Le fait que ces séismes et leurs répliques surviennent tous autour de la plaque Pacifique, et ce en très peu de temps, interroge forcément. Mais ont-ils pour autant un lien ? Francetv info a posé la question à Martin Vallée, physicien à l'Institut physique du globe à Paris.

Francetv info : Est-ce que les séismes au Japon, en Equateur et aux îles Tonga sont liés ?

Martin Vallée : Les deux séismes qui se sont produits au Japon sont liés, ça on en est sûr. C’est la même région, la même plaque tectonique et c’est bien connu : il y a une augmentation de la sismicité dans les zones où un événement sismique vient de se produire. Ce sont des séquences de séismes, des répliques.

A l’échelle mondiale, c’est-à-dire ici entre le Japon, l’Equateur et les îles Tonga, aucun élément ne permet de dire que ces séismes sont liés. On ne peut pas non plus exclure un lien, mais pour le moment, aucune étude n'en établit. On n’a d'ailleurs jamais pu documenter un lien entre des séismes si éloignés. Cela tient à une raison simple : le déclenchement des séismes se fait de manière aléatoire dans le temps. C’est en tout cas le modèle que l’on a aujourd’hui.

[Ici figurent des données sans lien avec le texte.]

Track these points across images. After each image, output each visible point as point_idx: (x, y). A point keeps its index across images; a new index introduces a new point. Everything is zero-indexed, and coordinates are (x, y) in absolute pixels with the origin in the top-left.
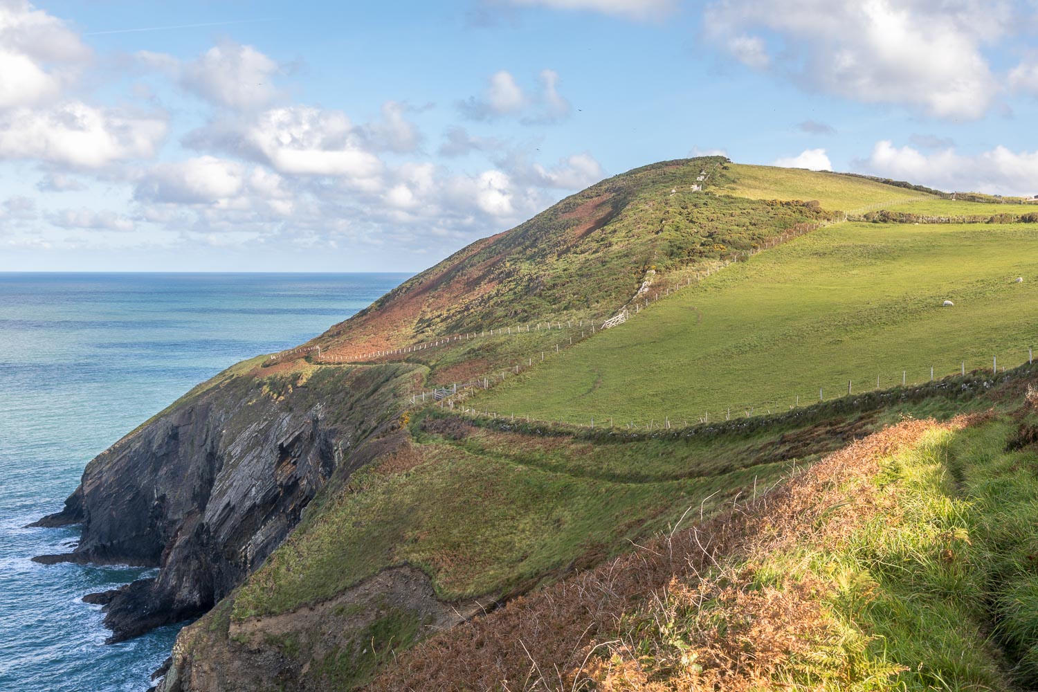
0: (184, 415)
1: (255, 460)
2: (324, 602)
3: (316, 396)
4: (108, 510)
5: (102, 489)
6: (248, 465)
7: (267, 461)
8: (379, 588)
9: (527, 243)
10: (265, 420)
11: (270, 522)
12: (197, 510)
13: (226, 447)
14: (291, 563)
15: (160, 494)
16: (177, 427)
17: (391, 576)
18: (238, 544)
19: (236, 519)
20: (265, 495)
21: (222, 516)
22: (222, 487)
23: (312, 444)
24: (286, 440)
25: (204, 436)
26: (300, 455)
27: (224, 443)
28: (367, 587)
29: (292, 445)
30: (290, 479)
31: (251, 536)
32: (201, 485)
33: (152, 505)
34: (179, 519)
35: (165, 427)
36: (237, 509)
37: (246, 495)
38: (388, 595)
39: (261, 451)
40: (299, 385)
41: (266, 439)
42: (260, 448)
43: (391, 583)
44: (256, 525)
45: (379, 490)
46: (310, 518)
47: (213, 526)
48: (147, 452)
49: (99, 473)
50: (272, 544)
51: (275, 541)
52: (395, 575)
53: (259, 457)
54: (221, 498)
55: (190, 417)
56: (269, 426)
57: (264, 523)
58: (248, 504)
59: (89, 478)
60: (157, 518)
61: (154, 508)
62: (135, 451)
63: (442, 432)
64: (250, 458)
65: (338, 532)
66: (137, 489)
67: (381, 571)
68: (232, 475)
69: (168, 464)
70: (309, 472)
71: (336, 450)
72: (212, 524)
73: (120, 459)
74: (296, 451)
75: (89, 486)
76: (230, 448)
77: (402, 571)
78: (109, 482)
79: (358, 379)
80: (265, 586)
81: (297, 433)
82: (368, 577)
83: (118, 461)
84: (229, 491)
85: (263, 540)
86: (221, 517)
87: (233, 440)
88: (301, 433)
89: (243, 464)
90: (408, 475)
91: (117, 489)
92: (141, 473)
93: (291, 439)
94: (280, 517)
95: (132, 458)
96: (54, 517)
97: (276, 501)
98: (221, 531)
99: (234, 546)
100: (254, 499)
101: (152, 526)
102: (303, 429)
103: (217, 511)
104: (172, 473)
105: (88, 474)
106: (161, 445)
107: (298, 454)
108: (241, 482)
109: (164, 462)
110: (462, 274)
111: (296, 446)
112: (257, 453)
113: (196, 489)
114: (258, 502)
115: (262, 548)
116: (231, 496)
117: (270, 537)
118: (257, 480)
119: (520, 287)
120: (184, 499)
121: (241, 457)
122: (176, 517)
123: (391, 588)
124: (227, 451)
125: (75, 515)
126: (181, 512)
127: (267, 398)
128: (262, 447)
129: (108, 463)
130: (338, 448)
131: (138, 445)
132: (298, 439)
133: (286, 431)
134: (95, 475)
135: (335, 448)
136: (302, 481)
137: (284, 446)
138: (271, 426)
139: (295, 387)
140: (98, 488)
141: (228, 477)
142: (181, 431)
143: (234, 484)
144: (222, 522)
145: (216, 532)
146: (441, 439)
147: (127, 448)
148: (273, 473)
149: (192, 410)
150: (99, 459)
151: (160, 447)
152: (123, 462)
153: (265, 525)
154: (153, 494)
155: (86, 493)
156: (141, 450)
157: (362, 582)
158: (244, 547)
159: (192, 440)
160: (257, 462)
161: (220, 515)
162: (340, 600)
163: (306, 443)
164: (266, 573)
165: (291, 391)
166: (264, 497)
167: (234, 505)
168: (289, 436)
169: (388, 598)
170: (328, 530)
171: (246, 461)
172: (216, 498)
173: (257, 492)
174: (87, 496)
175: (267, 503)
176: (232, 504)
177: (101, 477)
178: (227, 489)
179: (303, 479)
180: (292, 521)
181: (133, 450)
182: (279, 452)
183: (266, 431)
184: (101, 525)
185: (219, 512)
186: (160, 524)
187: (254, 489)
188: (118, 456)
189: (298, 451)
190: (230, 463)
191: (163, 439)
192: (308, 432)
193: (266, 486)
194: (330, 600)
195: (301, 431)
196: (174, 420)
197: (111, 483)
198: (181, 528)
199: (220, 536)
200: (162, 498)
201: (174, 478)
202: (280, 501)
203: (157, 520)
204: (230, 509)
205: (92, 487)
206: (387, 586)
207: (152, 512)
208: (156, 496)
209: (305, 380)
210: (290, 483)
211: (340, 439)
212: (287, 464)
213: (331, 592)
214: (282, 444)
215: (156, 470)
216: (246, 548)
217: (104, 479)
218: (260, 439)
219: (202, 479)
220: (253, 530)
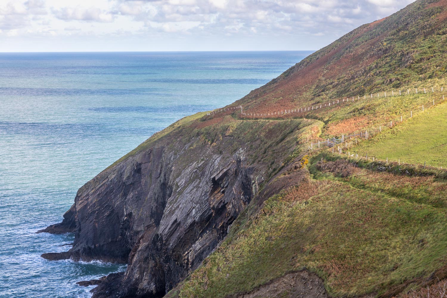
0: (145, 155)
1: (195, 189)
3: (239, 143)
4: (92, 222)
5: (89, 207)
6: (190, 193)
7: (204, 190)
8: (284, 286)
9: (400, 27)
10: (203, 160)
11: (205, 235)
12: (154, 224)
13: (175, 179)
14: (220, 265)
15: (128, 212)
16: (140, 164)
17: (293, 278)
18: (183, 250)
19: (181, 232)
20: (201, 215)
21: (172, 229)
22: (171, 208)
23: (236, 178)
24: (217, 175)
25: (159, 171)
26: (227, 186)
27: (173, 176)
28: (276, 285)
29: (221, 179)
30: (220, 203)
31: (192, 244)
32: (157, 207)
33: (122, 220)
34: (141, 231)
35: (132, 164)
36: (182, 224)
37: (188, 215)
38: (291, 292)
39: (200, 183)
40: (227, 134)
41: (203, 174)
42: (199, 180)
43: (294, 283)
44: (195, 236)
45: (285, 214)
46: (234, 233)
47: (165, 236)
48: (120, 182)
49: (86, 196)
50: (206, 251)
51: (209, 249)
52: (297, 277)
53: (198, 187)
54: (171, 216)
55: (149, 157)
56: (205, 165)
57: (201, 235)
58: (190, 221)
59: (80, 199)
60: (126, 229)
61: (124, 222)
62: (111, 181)
63: (333, 171)
64: (191, 187)
65: (254, 244)
66: (112, 207)
67: (286, 274)
68: (179, 200)
69: (134, 191)
70: (234, 199)
71: (254, 183)
72: (165, 234)
73: (101, 186)
74: (224, 183)
75: (80, 205)
76: (177, 180)
77: (302, 275)
78: (93, 202)
79: (270, 131)
80: (202, 281)
81: (225, 170)
82: (276, 278)
83: (100, 188)
84: (177, 211)
85: (200, 248)
86: (170, 230)
87: (179, 175)
88: (228, 170)
89: (187, 192)
90: (307, 203)
91: (99, 207)
92: (115, 196)
93: (221, 174)
94: (212, 231)
95: (109, 186)
96: (56, 226)
97: (209, 219)
98: (170, 240)
99: (180, 251)
100: (194, 218)
101: (123, 235)
102: (229, 167)
103: (168, 226)
104: (136, 197)
105: (79, 197)
106: (128, 177)
107: (226, 185)
108: (185, 205)
109: (131, 189)
111: (224, 180)
112: (196, 184)
113: (153, 209)
114: (197, 220)
115: (199, 253)
116: (178, 215)
117: (205, 246)
118: (197, 203)
119: (394, 61)
120: (145, 216)
121: (185, 187)
122: (139, 229)
123: (294, 286)
124: (175, 182)
125: (70, 225)
126: (143, 225)
127: (204, 144)
128: (200, 179)
129: (93, 189)
130: (255, 181)
131: (113, 176)
132: (226, 174)
133: (218, 168)
134: (84, 197)
135: (253, 182)
136: (228, 206)
137: (216, 179)
138: (206, 164)
139: (224, 136)
140: (86, 206)
141: (176, 201)
142: (143, 167)
143: (180, 206)
144: (171, 233)
145: (167, 240)
146: (332, 176)
147: (106, 179)
148: (208, 198)
149: (151, 152)
150: (87, 186)
151: (128, 178)
152: (103, 189)
153: (202, 237)
154: (123, 212)
155: (77, 210)
156: (115, 180)
157: (272, 281)
158: (186, 253)
159: (151, 174)
160: (197, 190)
161: (170, 228)
163: (231, 177)
164: (202, 271)
165: (221, 138)
166: (201, 216)
167: (180, 222)
168: (220, 172)
169: (291, 294)
170: (247, 242)
171: (188, 190)
172: (167, 216)
173: (196, 213)
174: (78, 212)
175: (203, 221)
176: (179, 221)
177: (88, 199)
178: (175, 210)
179: (229, 204)
180: (221, 235)
181: (110, 180)
182: (212, 183)
183: (203, 168)
184: (87, 233)
185: (169, 226)
186: (128, 234)
187: (194, 210)
188: (99, 184)
189: (226, 183)
190: (177, 191)
191: (131, 173)
192: (233, 169)
193: (202, 209)
194: (248, 294)
195: (228, 168)
196: (138, 159)
197: (95, 203)
198: (142, 237)
199: (169, 244)
200: (130, 215)
201: (138, 201)
202: (212, 220)
203: (126, 231)
204: (177, 224)
205: (82, 206)
206: (291, 285)
207: (123, 225)
208: (125, 213)
209: (231, 131)
210: (220, 207)
211: (257, 175)
212: (218, 193)
213: (249, 288)
214: (215, 177)
215: (125, 195)
216: (188, 253)
217: (90, 200)
218: (199, 173)
219: (157, 202)
220: (193, 240)
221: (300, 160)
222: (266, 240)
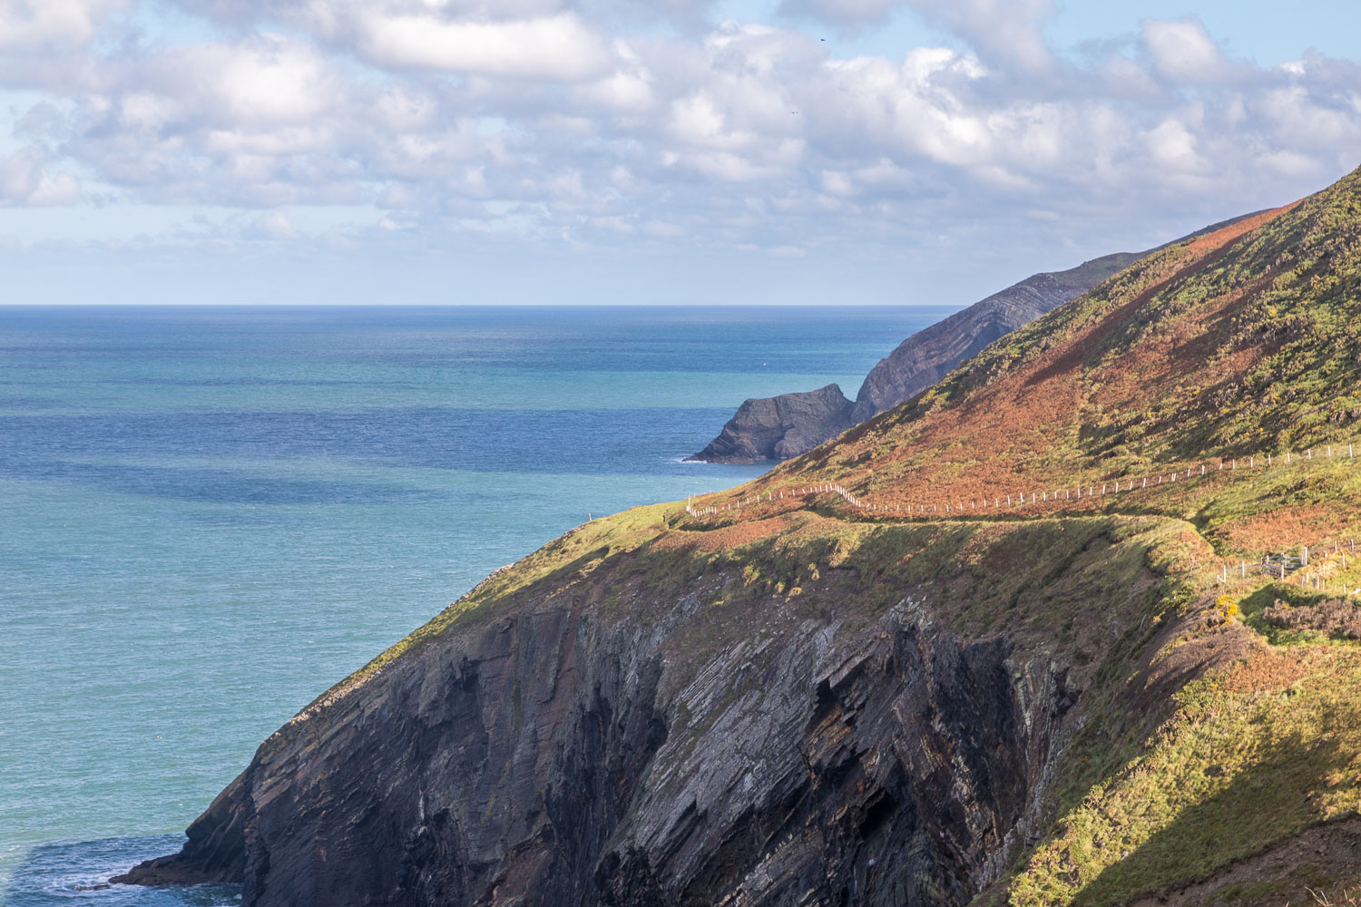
0: (491, 636)
1: (748, 719)
2: (1185, 888)
3: (890, 586)
4: (310, 845)
5: (297, 798)
6: (731, 729)
7: (775, 720)
8: (1302, 856)
10: (766, 636)
11: (783, 847)
12: (539, 841)
13: (675, 692)
15: (434, 811)
16: (476, 663)
17: (1322, 836)
18: (714, 890)
19: (711, 840)
20: (773, 791)
21: (678, 833)
22: (675, 773)
23: (889, 682)
24: (834, 673)
26: (863, 705)
27: (668, 683)
28: (1281, 855)
29: (846, 684)
30: (837, 754)
31: (742, 874)
32: (566, 783)
33: (412, 835)
34: (495, 862)
35: (445, 663)
36: (711, 818)
37: (729, 791)
38: (1323, 865)
39: (761, 699)
40: (834, 563)
41: (771, 675)
42: (757, 694)
43: (1324, 847)
44: (752, 851)
45: (1242, 718)
47: (656, 854)
48: (400, 719)
49: (288, 763)
50: (789, 892)
51: (796, 885)
52: (1330, 836)
53: (756, 712)
54: (673, 797)
55: (507, 641)
56: (778, 648)
57: (770, 847)
58: (736, 808)
59: (266, 774)
60: (420, 864)
61: (417, 840)
62: (371, 717)
63: (1320, 627)
64: (734, 713)
65: (1177, 785)
66: (375, 798)
67: (1304, 830)
68: (697, 749)
69: (452, 745)
70: (898, 736)
71: (1019, 679)
72: (655, 849)
73: (337, 733)
74: (855, 696)
75: (266, 792)
76: (684, 695)
77: (1345, 828)
78: (313, 782)
80: (1060, 870)
81: (858, 660)
82: (1280, 840)
83: (332, 738)
84: (692, 781)
85: (770, 884)
86: (674, 837)
87: (687, 680)
88: (866, 660)
89: (721, 726)
90: (1290, 693)
91: (330, 798)
92: (386, 762)
93: (845, 672)
94: (804, 835)
95: (364, 731)
96: (164, 864)
97: (796, 802)
98: (673, 865)
99: (704, 896)
100: (750, 799)
101: (408, 881)
102: (871, 650)
103: (665, 824)
104: (462, 765)
105: (264, 766)
106: (435, 702)
107: (859, 703)
108: (718, 762)
109: (443, 739)
110: (1154, 329)
111: (854, 687)
112: (751, 703)
113: (554, 790)
114: (759, 803)
115: (767, 899)
116: (698, 792)
117: (784, 877)
118: (757, 757)
120: (506, 817)
121: (714, 714)
122: (488, 857)
123: (1326, 855)
124: (677, 701)
125: (207, 860)
126: (499, 846)
127: (759, 593)
128: (762, 690)
129: (310, 742)
130: (1023, 675)
131: (378, 703)
132: (859, 672)
133: (835, 655)
134: (281, 768)
135: (1018, 675)
136: (869, 758)
137: (831, 685)
138: (780, 648)
139: (824, 567)
140: (287, 796)
141: (688, 754)
142: (485, 671)
143: (703, 767)
144: (677, 845)
145: (661, 866)
147: (352, 710)
148: (801, 742)
149: (511, 626)
150: (289, 733)
151: (434, 705)
152: (343, 742)
153: (773, 853)
154: (415, 809)
155: (259, 807)
156: (385, 713)
157: (1268, 848)
158: (727, 898)
159: (518, 691)
160: (753, 721)
161: (672, 831)
162: (1221, 881)
163: (876, 680)
165: (816, 575)
166: (771, 794)
167: (706, 811)
168: (842, 666)
169: (1324, 869)
170: (1158, 782)
171: (725, 720)
172: (661, 798)
173: (757, 784)
174: (261, 813)
175: (778, 806)
176: (701, 808)
177: (294, 772)
178: (686, 778)
179: (872, 754)
180: (838, 843)
181: (368, 712)
182: (817, 698)
183: (770, 659)
184: (293, 878)
185: (669, 826)
186: (426, 877)
187: (748, 778)
188: (330, 727)
189: (859, 696)
190: (690, 724)
191: (441, 691)
192: (884, 658)
193: (775, 772)
194: (1200, 883)
195: (867, 655)
196: (468, 645)
197: (317, 786)
198: (501, 881)
199: (671, 875)
200: (441, 819)
201: (465, 775)
202: (804, 804)
203: (421, 868)
204: (694, 817)
205: (273, 795)
206: (1318, 852)
207: (411, 851)
208: (422, 815)
209: (845, 554)
210: (839, 763)
212: (832, 724)
213: (1200, 868)
214: (826, 682)
215: (422, 757)
216: (733, 899)
217: (300, 776)
218: (759, 674)
219: (568, 771)
220: (747, 862)
221: (1212, 607)
222: (1206, 775)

Quelles différences y a-t-il entre les deux événements sismiques survenus au Japon et en Equateur ?

Il y a plusieurs différences : d’abord, le caractère même du séisme. En Equateur, c’est un séisme de subduction, c’est-à-dire que la plaque tectonique de Nazca (sous l’océan Pacifique) plonge progressivement sous la plaque sud-américaine. Pour le Japon, le séisme s’est produit à l’intérieur même d’une plaque, c’est une déformation locale.

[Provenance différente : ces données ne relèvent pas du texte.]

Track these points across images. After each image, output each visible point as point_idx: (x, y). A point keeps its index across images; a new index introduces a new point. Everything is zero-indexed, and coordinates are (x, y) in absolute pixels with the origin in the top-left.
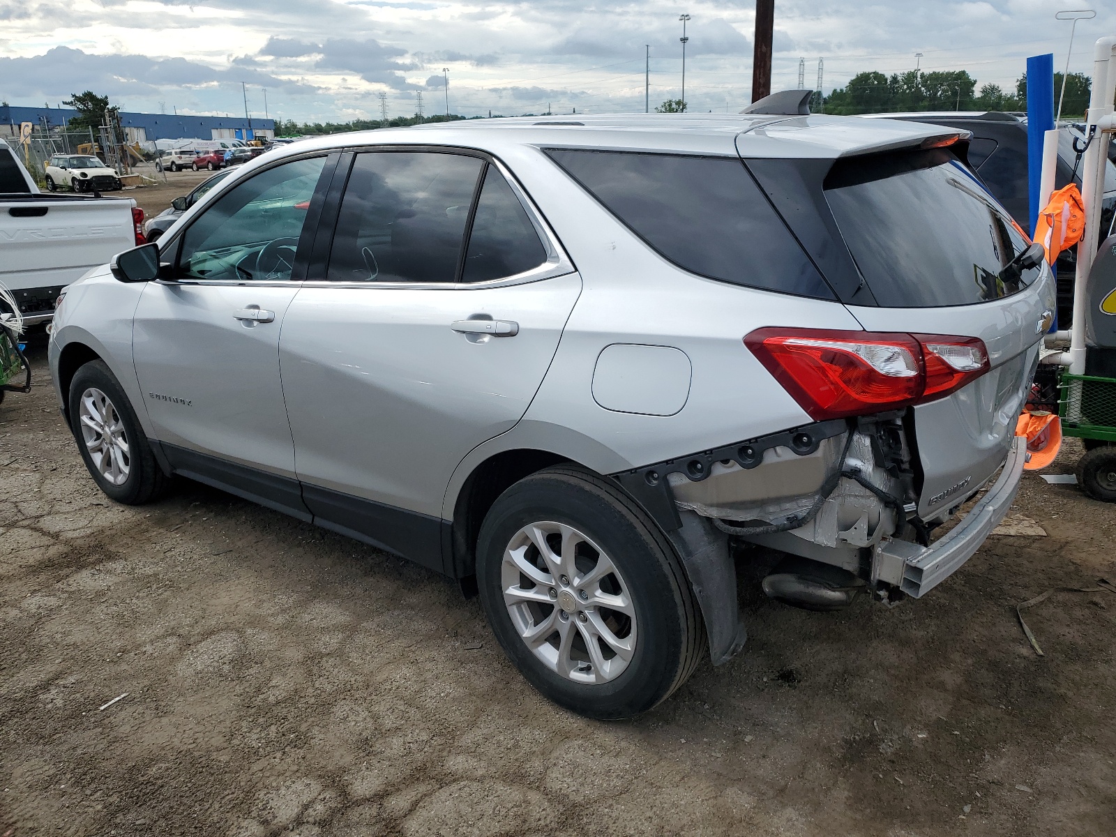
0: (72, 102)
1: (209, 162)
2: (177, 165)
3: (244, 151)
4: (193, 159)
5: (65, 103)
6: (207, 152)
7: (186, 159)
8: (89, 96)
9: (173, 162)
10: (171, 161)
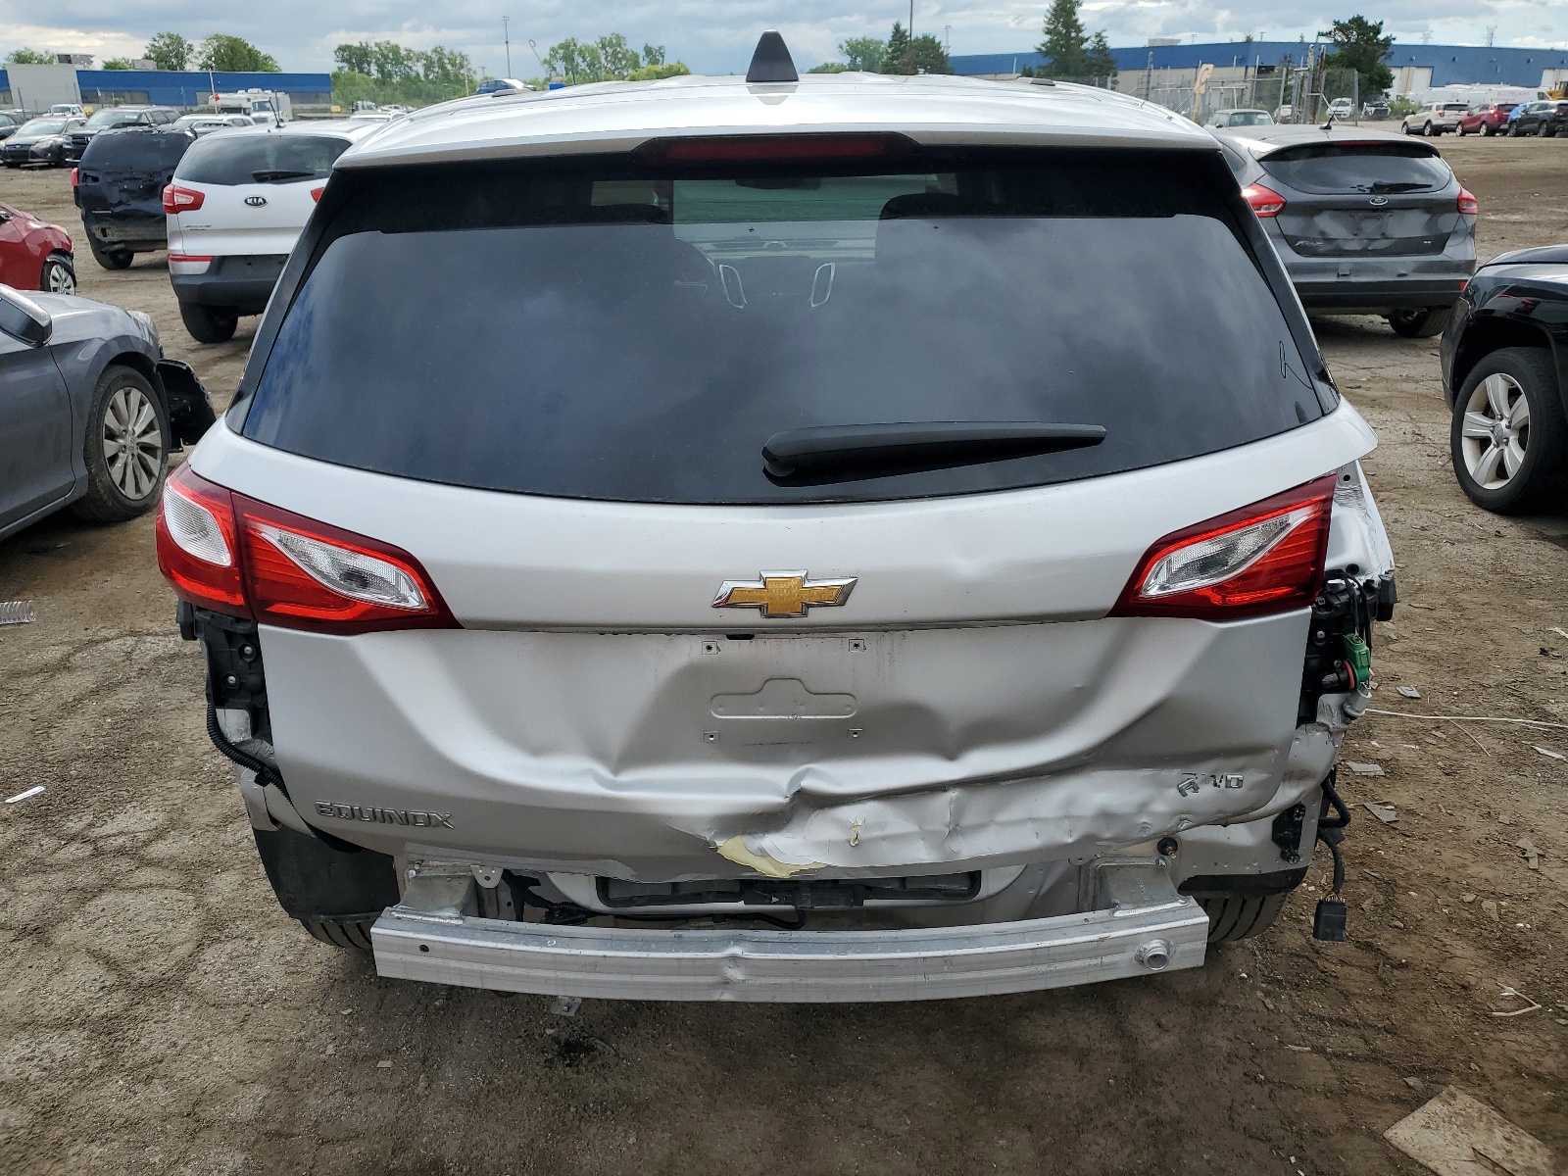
0: (1330, 33)
1: (1484, 122)
2: (1432, 127)
3: (1546, 107)
4: (1459, 118)
5: (1321, 34)
6: (1486, 107)
7: (1452, 117)
8: (1358, 22)
9: (1429, 122)
10: (1426, 119)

Deuxièmement, le séisme qui s'est produit en Equateur était beaucoup plus fort, 7,8 de magnitude contre 7 au Japon. La différence peut paraître minime, mais elle est en réalité très importante. L'énergie déployée est bien plus forte : le séisme en Equateur a été environ quinze fois plus puissant que celui au Japon.

Il n'empêche que les dégâts au Japon ont été importants parce que le séisme était superficiel, de l'ordre de 5 à 10 km de profondeur, alors qu'il était à environ 25 km de profondeur en Equateur. Là aussi, cela fait une grosse différence, car plus le séisme est proche de la surface, plus il fait de dégâts.

Les évènements des derniers jours peuvent donner le sentiment que le nombre de séismes augmente. Est-ce seulement une impression ?

C’est effectivement une impression, mais elle est liée au caractère aléatoire des séismes. Comme c’est aléatoire, il n’y a pas de périodicité. On ne peut donc pas mesurer d'augmentation ou de diminution.

Par contre, le caractère aléatoire des séismes fait qu’il y a parfois des séries, comme entre 2004 et 2011 à Sumatra. Il y a eu effectivement beaucoup de séismes à cette période dans cette zone. Mais c’est compensé a posteriori par une période de calme. C’est en tout cas de loin l’hypothèse la plus probable qu’ont les chercheurs à l'heure actuelle.

Et c’est la même chose pour l’intensité des séismes. Ils ne sont pas plus forts ou moins forts qu’autrefois. Par contre, prenez deux séisme de même intensité, sur la même zone, mais à un siècle d’intervalle : si l’habitat s’est beaucoup développé et que la population a augmenté entre-temps, le même séisme fera plus de dégâts.

Pouvait-on prévoir ces séismes ? Et doit-on s'attendre à ce que d'autres se produisent ?

De manière générale, il y a effectivement souvent des répliques de degré inférieur au séisme le plus fort. Mais on ne peut jamais prévoir précisément un séisme, ce sont des probabilités.

Je ne prends aucun risque à dire, par exemple, qu’il y aura un séisme de magnitude 6 en Californie dans les 50 prochaines années, mais ce type de prédiction est inutile dans la pratique, puisqu'on ne va pas évacuer la population pour un risque qui s’étale sur un demi-siècle.

A la vitesse où avance la subduction dans cette zone, le séisme qui a eu lieu en Equateur, lui, n'était pas surprenant en soi : la plaque de Nazca plonge sous la plaque sud-américaine à raison de 5 cm par an. On sait donc qu’un gros séisme comme ça se produit environ tous les siècles, et il y en avait justement eu un au début du XXe siècle. On pouvait donc s'attendre à celui de samedi. On aurait par contre été incapable de donner une date, une heure et un lieu précis.